**課題:** 次のサイバーレジリエンスに関する記事のうち、「米OpenText傘下でセキ」から「800-160 Volume 2」で定義され、近年はセキュリティの啓発などにこの言葉を用いるITベンダーも増えてきている。」までの部分を一字一句違えずに書き写しなさい。

**本文抜粋:**
米OpenText傘下でセキュリティサービス事業を手がけるウェブルートは2月28日、政府の「サイバーセキュリティ月間」(2月1日~3月18日)に合わせて記者会見を開催し、中小企業に「サイバーレジリエンスを知ってほしい」と、セキュリティ対策の強化を呼びかけた。
「サイバーレジリエンス」は、ITにまつわる脅威や悪条件、攻撃、ストレス、侵害などを予測して備え、被害などへ迅速に対応して早期の復旧・回復を図ったり、あるいはその状況へ適応したりすることを指す。米国国立標準技術研究所(NIST)の文書「SP 800-160 Volume 2」で定義され、近年はセキュリティの啓発などにこの言葉を用いるITベンダーも増えてきている。
「サイバーレジリエンス」の解説
ウェブルートは、ウイルス対策ソフトベンダーとして1997年に創業し、日本法人も2005年に設立された老舗のセキュリティ企業。2019年2月にバックアップ製品を手がけるCarboniteに買収され、同年11月にはそのCarboniteもOpenTextに買収されたことで、現在のウェブルートは、OpenTextのサイバーレジリエンス事業領域を担当しているという。
この日は、代表取締役社長の伊藤誉三氏が会見を予定したが、急な事情で欠席し、シニアマーケティングマネージャーの丹羽史明氏が説明した。丹羽氏は、さまざまなサイバー攻撃動向を示す資料を引用して、サイバー攻撃の増加傾向が続いており、ランサムウェア攻撃がその一因であること、コロナ禍に伴う急なリモートワークの導入によりセキュリティ対策の取り組みが遅れがちなこと、大企業のセキュリティ対策が堅牢なためセキュリティの予算や運用などの点で制約があり脆弱な中小企業がサイバー攻撃者に狙われる傾向にあることなどを指摘した。
ウェブルート シニアマーケティングマネージャーの丹羽史明氏
ランサムウェア攻撃では、攻撃者が標的とする組織の機密情報のデータを暗号化したり、機密情報をインターネット上に暴露したりするなどと脅して金銭の支払いを要求する。あからさまな手口のため被害が分かりやすいものの、攻撃者は密かに機密情報を窃取するスパイ行為、最終目標の組織に侵入するための“踏み台”といった他の目的でも攻撃を行う。攻撃による被害では、調査や対応、法令などによる罰則、再発防止、信用失墜、収益機会の逸失など直接的にも間接的にもさまざまな損害を伴う。
サイバー攻撃などの被害に遭った組織では、被害に遭う前と同じ状況でビジネスを続けることが難しい。被害を未然に完全に防ぐことが理想だが、現実には攻撃や被害を100%絶対に防ぐことができないため、攻撃や被害の発生を前提に備えて万一の時にも迅速な対応でビジネスを早期に立て直すサイバーレジリエンスの考え方が提唱されている。
丹羽氏は、中小企業におけるセキュリティ対策の課題として、予算や人材の不足、それに伴うリモートワークの整備や従業員が自発的に便利なITツール、サービスを使ってしまう「シャドーIT」などへの対応の難しさを挙げ、その原因に経営者の認識不足があると指摘した。自社は攻撃に遭わない、セキュリティ対策費用は無駄といった感覚が根強くある。

データ抜粋
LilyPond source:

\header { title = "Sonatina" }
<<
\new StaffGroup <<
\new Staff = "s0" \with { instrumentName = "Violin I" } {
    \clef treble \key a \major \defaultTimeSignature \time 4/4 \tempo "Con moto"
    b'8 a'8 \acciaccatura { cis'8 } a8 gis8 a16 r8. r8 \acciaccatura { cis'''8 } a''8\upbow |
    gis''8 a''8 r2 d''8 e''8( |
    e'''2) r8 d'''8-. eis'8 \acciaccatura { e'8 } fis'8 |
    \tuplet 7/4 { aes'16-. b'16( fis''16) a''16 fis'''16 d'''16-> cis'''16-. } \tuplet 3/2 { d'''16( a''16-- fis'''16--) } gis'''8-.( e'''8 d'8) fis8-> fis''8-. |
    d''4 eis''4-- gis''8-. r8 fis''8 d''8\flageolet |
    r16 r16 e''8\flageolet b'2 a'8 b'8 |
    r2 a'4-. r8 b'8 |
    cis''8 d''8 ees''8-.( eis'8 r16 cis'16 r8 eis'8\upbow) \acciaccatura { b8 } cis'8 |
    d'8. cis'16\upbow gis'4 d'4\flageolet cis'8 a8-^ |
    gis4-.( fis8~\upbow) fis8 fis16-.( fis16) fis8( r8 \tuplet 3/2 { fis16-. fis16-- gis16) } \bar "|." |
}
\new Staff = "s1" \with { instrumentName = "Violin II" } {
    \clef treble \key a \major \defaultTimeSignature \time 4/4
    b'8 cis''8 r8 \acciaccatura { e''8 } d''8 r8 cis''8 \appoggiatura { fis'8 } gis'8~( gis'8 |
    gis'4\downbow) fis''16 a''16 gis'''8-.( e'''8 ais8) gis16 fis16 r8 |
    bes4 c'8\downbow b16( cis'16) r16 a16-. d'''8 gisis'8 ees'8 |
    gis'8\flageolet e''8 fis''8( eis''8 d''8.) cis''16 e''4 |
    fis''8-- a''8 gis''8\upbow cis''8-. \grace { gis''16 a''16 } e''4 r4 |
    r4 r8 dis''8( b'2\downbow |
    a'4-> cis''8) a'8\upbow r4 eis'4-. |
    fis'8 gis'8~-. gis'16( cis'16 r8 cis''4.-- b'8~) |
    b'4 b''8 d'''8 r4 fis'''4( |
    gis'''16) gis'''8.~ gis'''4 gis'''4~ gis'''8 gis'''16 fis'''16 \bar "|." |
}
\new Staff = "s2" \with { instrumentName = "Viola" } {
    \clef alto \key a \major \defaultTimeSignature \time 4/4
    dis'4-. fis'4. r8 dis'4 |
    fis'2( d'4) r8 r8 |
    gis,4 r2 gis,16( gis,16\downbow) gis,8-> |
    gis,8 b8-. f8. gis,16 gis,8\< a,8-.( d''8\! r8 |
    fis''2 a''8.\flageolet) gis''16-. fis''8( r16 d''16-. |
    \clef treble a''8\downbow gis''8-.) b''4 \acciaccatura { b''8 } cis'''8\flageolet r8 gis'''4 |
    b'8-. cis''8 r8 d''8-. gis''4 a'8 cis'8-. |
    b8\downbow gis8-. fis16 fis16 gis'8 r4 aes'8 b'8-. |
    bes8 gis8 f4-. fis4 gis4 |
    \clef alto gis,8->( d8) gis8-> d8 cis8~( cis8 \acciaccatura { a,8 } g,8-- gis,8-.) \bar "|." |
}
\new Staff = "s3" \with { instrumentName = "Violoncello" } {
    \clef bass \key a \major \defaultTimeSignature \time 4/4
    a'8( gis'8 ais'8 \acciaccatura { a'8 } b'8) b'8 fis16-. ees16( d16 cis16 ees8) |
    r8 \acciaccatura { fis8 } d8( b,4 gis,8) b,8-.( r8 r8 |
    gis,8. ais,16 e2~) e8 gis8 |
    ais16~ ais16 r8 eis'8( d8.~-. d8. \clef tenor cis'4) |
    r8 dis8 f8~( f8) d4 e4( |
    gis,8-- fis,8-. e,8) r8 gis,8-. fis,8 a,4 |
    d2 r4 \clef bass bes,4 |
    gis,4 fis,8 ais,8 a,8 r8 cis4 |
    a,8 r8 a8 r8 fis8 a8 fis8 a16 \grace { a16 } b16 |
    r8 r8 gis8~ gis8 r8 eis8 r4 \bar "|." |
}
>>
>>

**解答:**
米OpenText傘下でセキュリティサービス事業を手がけるウェブルートは2月28日、政府の「サイバーセキュリティ月間」(2月1日~3月18日)に合わせて記者会見を開催し、中小企業に「サイバーレジリエンスを知ってほしい」と、セキュリティ対策の強化を呼びかけた。
「サイバーレジリエンス」は、ITにまつわる脅威や悪条件、攻撃、ストレス、侵害などを予測して備え、被害などへ迅速に対応して早期の復旧・回復を図ったり、あるいはその状況へ適応したりすることを指す。米国国立標準技術研究所(NIST)の文書「SP 800-160 Volume 2」で定義され、近年はセキュリティの啓発などにこの言葉を用いるITベンダーも増えてきている。